In this case, the error covariance matrix no longer looks like \(\sigma^2 I\). Instead, each observation has its own variance:
\[ \Sigma = \begin{bmatrix} \sigma_1^2 & 0 & 0 \\ 0 & \sigma_2^2 & 0 \\ 0 & 0 & \sigma_3^2 \\ \end{bmatrix} \]
- Each variance term \(\sigma_i^2\) is unique.
- Independence still holds (covariances are 0), but the variances are not constant across observations.
We can re-express each unique variance in terms of a common variance component and a weight:
\[ \sigma_1^2 = \frac{1}{w_1} \sigma^2,\quad \sigma_2^2 = \frac{1}{w_2} \sigma^2,\quad \sigma_3^2 = \frac{1}{w_3} \sigma^2 \]
Each \(w_i\) is a weight term that serves as a multiplicative factor determining how different the variance of each observation is from the baseline \(\sigma^2\).
Weighted Error Structure in Matrix Form
Using the weights, the variance–covariance matrix of the errors can be written as:
\[ \Sigma = \begin{bmatrix} \sigma_1^2 & 0 & 0 \\ 0 & \sigma_2^2 & 0 \\ 0 & 0 & \sigma_3^2 \\ \end{bmatrix} = \begin{bmatrix} \frac{\sigma^2}{w_1} & 0 & 0 \\ 0 & \frac{\sigma^2}{w_2} & 0 \\ 0 & 0 & \frac{\sigma^2}{w_3} \\ \end{bmatrix} = \sigma^2 \begin{bmatrix} \frac{1}{w_1} & 0 & 0 \\ 0 & \frac{1}{w_2} & 0 \\ 0 & 0 & \frac{1}{w_3} \\ \end{bmatrix} = \sigma^2 R \]
- This is a special case of GLS where the correlation matrix \(R\) is diagonal.
- WLS is GLS with unequal variances but uncorrelated errors.
We can use GLS techniques to obtain good estimates of the regression coefficients and their standard errors under this structure.

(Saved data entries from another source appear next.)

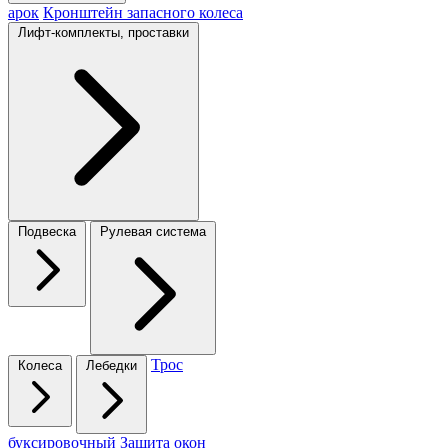
арок
Кронштейн запасного колеса
Лифт-комплекты, проставки
Подвеска
Рулевая система
Трос
Колеса
Лебедки
буксировочный
Защита окон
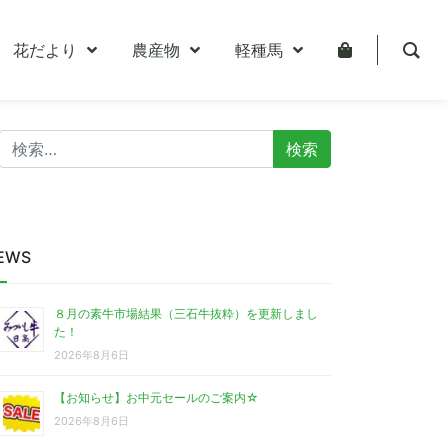
花だより
農産物
軽種馬
検
索:
EWS
８月の素牛市場結果（三石牛抜粋）を更新しまし
た！
2026年8月6日
【お知らせ】お中元セールのご案内☆
2026年8月6日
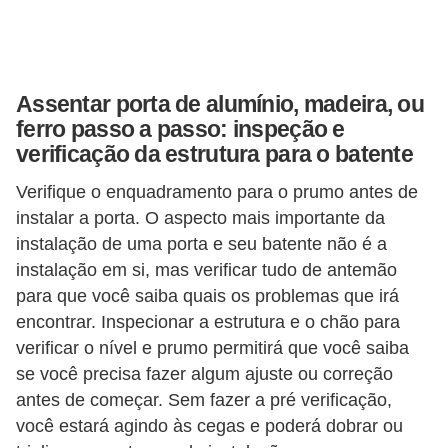
v
e
l
Assentar porta de alumínio, madeira, ou
C
ferro passo a passo: inspeção e
verificação da estrutura para o batente
o
n
Verifique o enquadramento para o prumo antes de
s
instalar a porta. O aspecto mais importante da
instalação de uma porta e seu batente não é a
t
instalação em si, mas verificar tudo de antemão
r
para que você saiba quais os problemas que irá
u
encontrar. Inspecionar a estrutura e o chão para
i
verificar o nível e prumo permitirá que você saiba
r
se você precisa fazer algum ajuste ou correção
e
antes de começar. Sem fazer a pré verificação,
r
você estará agindo às cegas e poderá dobrar ou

Estimating Weights in Practice
You can only apply WLS if you know (or can estimate) the weights. There are numerous strategies for estimating the weights, but the basic approach follows a common pattern:
- Fit a regular regression model.
- Plot the absolute values of your residuals against:
- One of your predictors that you suspect may explain the changing variance, or
- The predicted values from your model
Look for a pattern or trend in the spread of the residuals.
- One of your predictors that you suspect may explain the changing variance, or
- Fit a regression model to the absolute value of the residuals to estimate the mean behavior (i.e., trend) of the variability.
- Use the predicted values from that model to compute weights:
\[ w_i = \frac{1}{(\widehat{\text{predicted}})^2} \]
Code
weight.model = lm(abs(model1$residuals) ~ data1$x)
wts = 1 / fitted(weight.model)^2
wls.model = lm(y ~ x, data1, weights = wts)Interpretation
- Observations with higher variance are down-weighted.
- The fitted line will more closely follow observations with lower variance.
- The biggest difference is in the standard error estimates of the regression coefficients.
When to Use WLS
- When transformations do not fix the constant variance problem.
- When an exotic transformation works but makes the model hard to interpret.
Additional Notes
- Raw residual vs. fitted plots may look the same for OLS and WLS.
- Use studentized residuals to check whether the variance has been stabilized.